Extract provided:
####

Nothing changes…

 

Amanda Knox and Raffaele Sollecito
 
Amanda Knox and Raffaele Sollecito

‘…the progress of Desire from its first conception is of this kind…it seeks hiding places and keeps itself secret…until throwing off all restraints of shame and fear…it either assumes the mask of some virtue, or sets infamy itself at defiance.’ (Francis Bacon, De Dignitate et Augentis Scientarium, 1623)

The Changeling (8th – 15th May, Crescent Studio) is a play for anyone who, watching the news last year, looked at Amanda Knox being led away in handcuffs and wondered how pretty 22 year old exchange student from Seattle, USA ended up being convicted of the murder and sexual assault of another young woman.

We’ll probably never know exactly what passed between Knox, her former boyfriend Raffaele Sollecito, and Meredith Kercher. The facts are that Kercher was found dead; she had suffered a crushed windpipe, her throat had been slashed, she had 43 bruises, scratches and knife wounds on her body and she had been sexually assaulted. Amanda Knox, a previously unremarkable, middle-class young woman, is now serving a 26 year sentence in an Italian prison. Raffaele Sollecito was also convicted of murder and sexual assault and jailed for 25 years.

####

Data section:
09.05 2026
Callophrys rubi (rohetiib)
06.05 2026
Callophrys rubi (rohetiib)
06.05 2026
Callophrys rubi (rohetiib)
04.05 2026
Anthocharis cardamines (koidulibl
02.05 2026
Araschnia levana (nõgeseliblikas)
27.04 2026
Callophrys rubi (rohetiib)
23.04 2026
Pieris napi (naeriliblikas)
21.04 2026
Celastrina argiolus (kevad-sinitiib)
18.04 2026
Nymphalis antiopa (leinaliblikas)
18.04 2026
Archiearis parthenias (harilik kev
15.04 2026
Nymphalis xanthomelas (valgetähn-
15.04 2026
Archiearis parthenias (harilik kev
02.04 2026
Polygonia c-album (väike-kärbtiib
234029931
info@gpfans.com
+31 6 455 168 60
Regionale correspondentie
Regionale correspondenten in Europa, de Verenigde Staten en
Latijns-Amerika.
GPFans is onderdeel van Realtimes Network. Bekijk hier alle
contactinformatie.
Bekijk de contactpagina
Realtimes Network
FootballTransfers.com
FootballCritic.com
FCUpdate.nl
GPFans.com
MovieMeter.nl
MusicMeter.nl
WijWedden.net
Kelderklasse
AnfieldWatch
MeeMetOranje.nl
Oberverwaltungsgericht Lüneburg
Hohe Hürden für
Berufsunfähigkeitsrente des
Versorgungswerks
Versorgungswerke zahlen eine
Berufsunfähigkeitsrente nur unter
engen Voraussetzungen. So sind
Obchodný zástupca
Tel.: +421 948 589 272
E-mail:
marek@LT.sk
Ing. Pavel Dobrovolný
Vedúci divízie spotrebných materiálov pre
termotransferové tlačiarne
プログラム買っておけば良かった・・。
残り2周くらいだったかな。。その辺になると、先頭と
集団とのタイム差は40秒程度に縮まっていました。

####

Required actions:
[A] From the piece on The Changeling, reproduce the passage that begins at the words "The Changeling (8th" and stops after the words "another young woman.".
[B] Using the piece on The Changeling, say whether each statement agrees with it, answering yes or no and quoting the deciding words: (i) The Changeling plays at Crescent Studio from 8th to 15th May. (ii) Raffaele Sollecito was jailed for 26 years. (iii) Kercher's body bore 43 bruises, scratches and knife wounds.
[C] Go on with the piece on The Changeling from the point where it ends.

Responses to the tasks:
[A]
The Changeling (8th – 15th May, Crescent Studio) is a play for anyone who, watching the news last year, looked at Amanda Knox being led away in handcuffs and wondered how pretty 22 year old exchange student from Seattle, USA ended up being convicted of the murder and sexual assault of another young woman.

[B]
(i) Yes: "The Changeling (8th – 15th May, Crescent Studio)".
(ii) No: "Raffaele Sollecito was also convicted of murder and sexual assault and jailed for 25 years."
(iii) Yes: "she had 43 bruises, scratches and knife wounds on her body".

[C]
Middleton and Rowley’s play deals with what happens when the animal instincts that lie somewhere within us all are unleashed. It’s a dark, violent and bloody Jacobean tragedy with plenty to say to a modern audience about the fragile line between passion and madness.

The main character, Beatrice, lets her passion for a man she can’t have override her reason. She enters into a sinister pact with a Deflores, a servant who has secretly lusted after her for years. When Deflores changes the terms of their agreement after murder has been done, she agrees to quench his desire for her, rather than risk revealing what they have done. More deceit becomes the only way to cover up their crimes as they spiral into depravity and despair. Beatrice is the ‘changeling’ of the title; changing almost beyond recognition from the beautiful, ordinary young noblewoman at the start of the play.

Jacobeans believed that humans were set apart from animals and plants by their possession of a ‘rational soul’. It was the rational soul that ruled over the animal in Man, elevating people above beasts. If Man’s appetites refused to be controlled by the rational soul, they believed that the animal in Man became dominant, resulting in madness. Madness in Jacobean plays is not only seen as a state of sin, but is frequently represented by the transformation of humans to the state of animals. It is almost as though the animal in man resents being tethered by reason and rationality, so much so that when let loose, it wilfully wreaks havoc.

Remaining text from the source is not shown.